Jewish synagogues and clergymen have been caring for and supporting people living with HIV for decades. Their presence in the struggle is well known. One person who knows that well is Rabbi Marisa James, director of social justice programming at Congregation Beit Simchat Torah in New York. She explained the historic connection between her faith and HIV and how rabbinical training is now including more discussion about the virus to better prepare future rabbis. "In the early '80s, when gay men began exhibiting symptoms, rabbis and congregations around the city were rejecting them," she said. "They were not sure how to handle it. And so, our synagogue became one of the places where gays in their 20s 30s and 40s came when they knew they were going to need a funeral soon and a rabbi soon. Things are better than they were, but we have so much farther to go.
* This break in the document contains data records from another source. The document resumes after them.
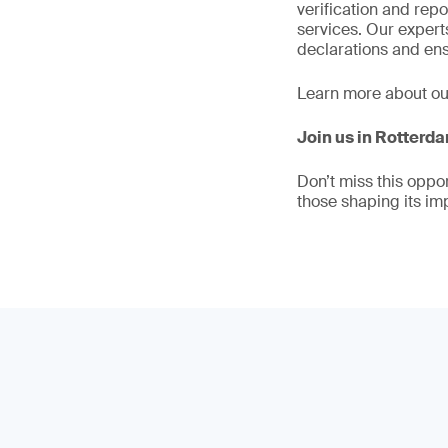
verification and rep
services. Our exper
declarations and ens
Learn more about o
Join us in Rotterd
Don’t miss this oppo
those shaping its im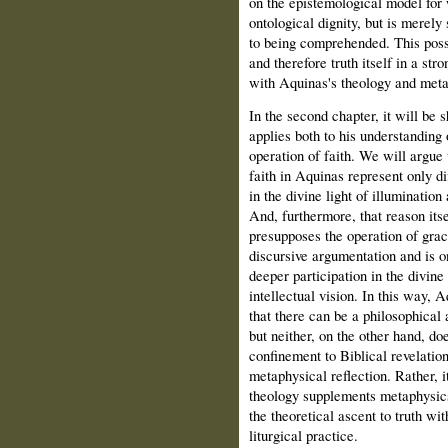
on the epistemological model for 
ontological dignity, but is merely 
to being comprehended. This possib
and therefore truth itself in a str
with Aquinas's theology and metap
In the second chapter, it will be
applies both to his understanding 
operation of faith. We will argue 
faith in Aquinas represent only dif
in the divine light of illumination
And, furthermore, that reason itse
presupposes the operation of grace
discursive argumentation and is o
deeper participation in the divine
intellectual vision. In this way, 
that there can be a philosophical
but neither, on the other hand, d
confinement to Biblical revelatio
metaphysical reflection. Rather, i
theology supplements metaphysics
the theoretical ascent to truth wi
liturgical practice.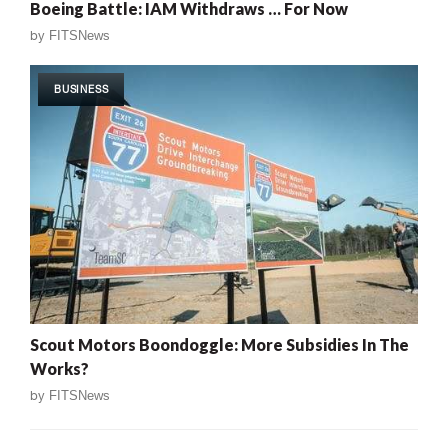
Boeing Battle: IAM Withdraws … For Now
by
FITSNews
BUSINESS
Scout Motors Boondoggle: More Subsidies In The
Works?
by
FITSNews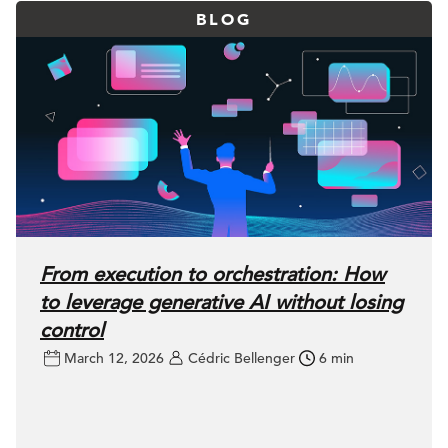
BLOG
From execution to orchestration: How
to leverage generative AI without losing
control
March 12, 2026
Cédric Bellenger
6 min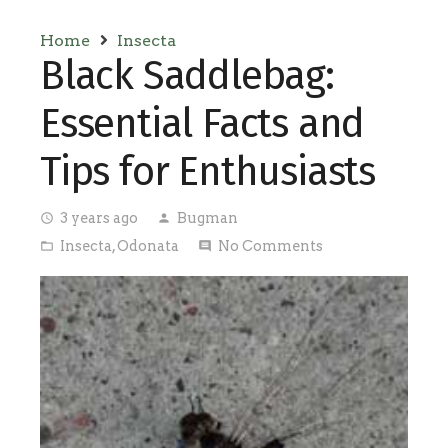
Home
Insecta
Black Saddlebag:
Essential Facts and
Tips for Enthusiasts
3 years ago
Bugman
access_time
person
Insecta
,
Odonata
No Comments
folder_open
comment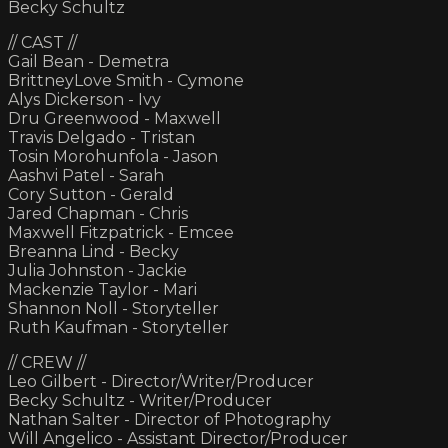
Becky Schultz
// CAST //
Gail Bean - Demetra
BrittneyLove Smith - Cymone
Alys Dickerson - Ivy
Dru Greenwood - Maxwell
Travis Delgado - Tristan
Tosin Morohunfola - Jason
Aashvi Patel - Sarah
Cory Sutton - Gerald
Jared Chapman - Chris
Maxwell Fitzpatrick - Emcee
Breanna Lind - Becky
Julia Johnston - Jackie
Mackenzie Taylor - Mari
Shannon Noll - Storyteller
Ruth Kaufman - Storyteller
// CREW //
Leo Gilbert - Director/Writer/Producer
Becky Schultz - Writer/Producer
Nathan Salter - Director of Photography
Will Angelico - Assistant Director/Producer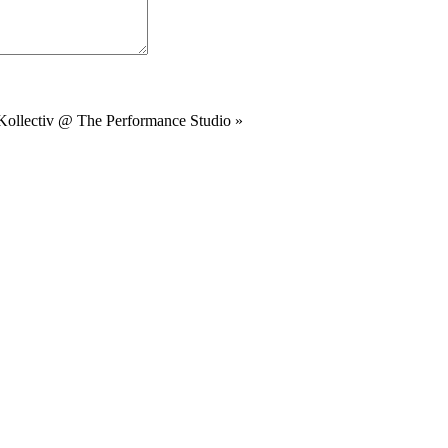
Kollectiv @ The Performance Studio
»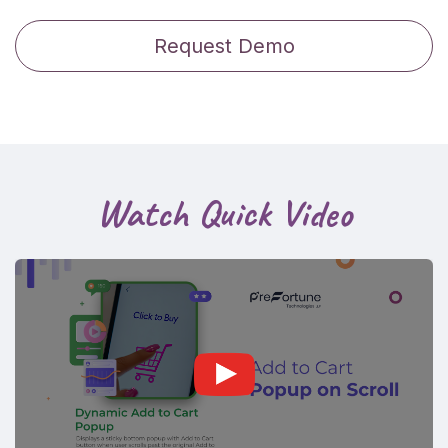
Request Demo
Watch Quick Video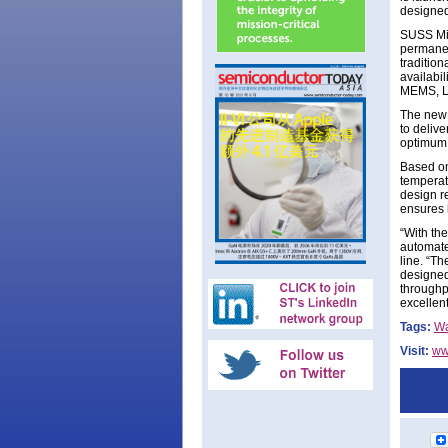
designed
SUSS Mic
permanen
tradition
availabi
MEMS, LE
The new 
to deliv
optimum 
Based on
temperat
design r
ensures h
“With th
automate
line. “T
designed
throughp
excellen
Tags:
Wa
Visit:
ww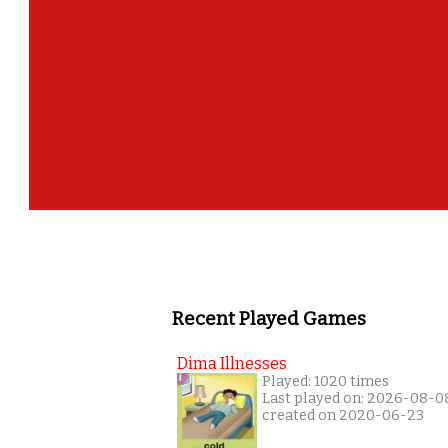
Recent Played Games
Dima Illnesses
Played: 1020 times
Last played on: 2026-08-0
created on 2020-06-23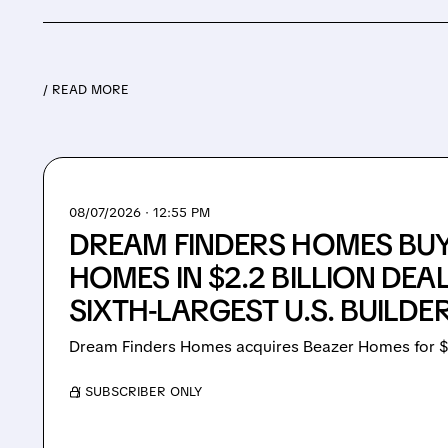
/ READ MORE
08/07/2026 · 12:55 PM
DREAM FINDERS HOMES BU
HOMES IN $2.2 BILLION DEA
SIXTH-LARGEST U.S. BUILDE
Dream Finders Homes acquires Beazer Homes for $
/ SUBSCRIBER ONLY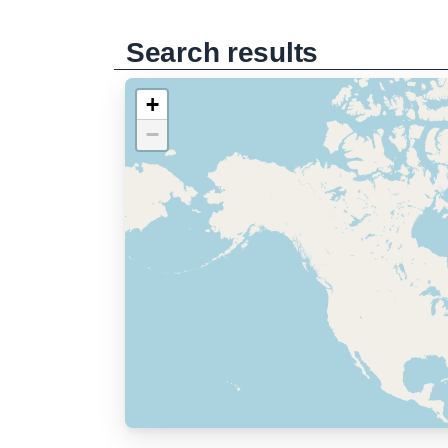
Search results
+
−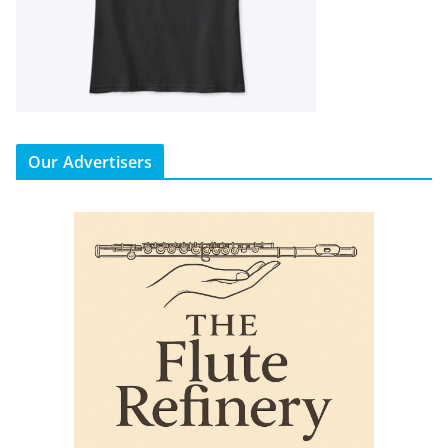
Our Advertisers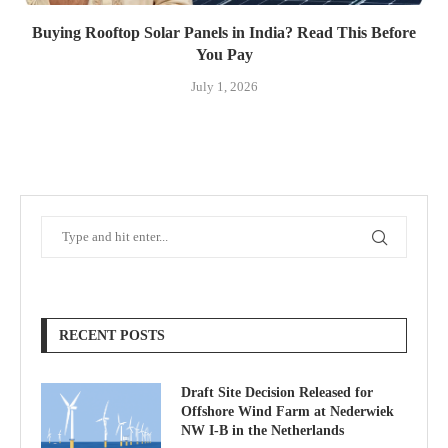
Buying Rooftop Solar Panels in India? Read This Before
You Pay
July 1, 2026
RECENT POSTS
Draft Site Decision Released for
Offshore Wind Farm at Nederwiek
NW I-B in the Netherlands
We actually put together a toolkit to train future rabbis on how to have those conversations when they go out into the community. Making sure that the people in our communities living with HIV know that they do not need to hide their status. They can be absolutely open about who they are and be loved and supported."
The Bahá'í faith has no official stance on HIV and AIDS. But that did not stop Katharine Kripke, Ph.D., from coming before the crowd to speak about the virus from her faith's lens. She educated the audience about the principles and background of the Bahá'í faith and spoke about how they connect religion and science. "We believe in the harmony of science and religion," she said. "There are principles in the Bahá'í teachings that are applicable to HIV and AIDS. People living with HIV are often from the most vulnerable communities in society. The Bahá'í faith teaches the importance of caring for the vulnerable and the sick and standing up for victims of oppression. We address both the spiritual and the scientific and medical aspects of the epidemic in a coherent way."
When it's all said and done, education, respect and tolerance will break down many barriers to finding a cure. It starts with a conversation. May National Faith HIV and AIDS Awareness Day one day grow into many days of collaboration to defeat ignorance, the common enemy of all faiths and diseases.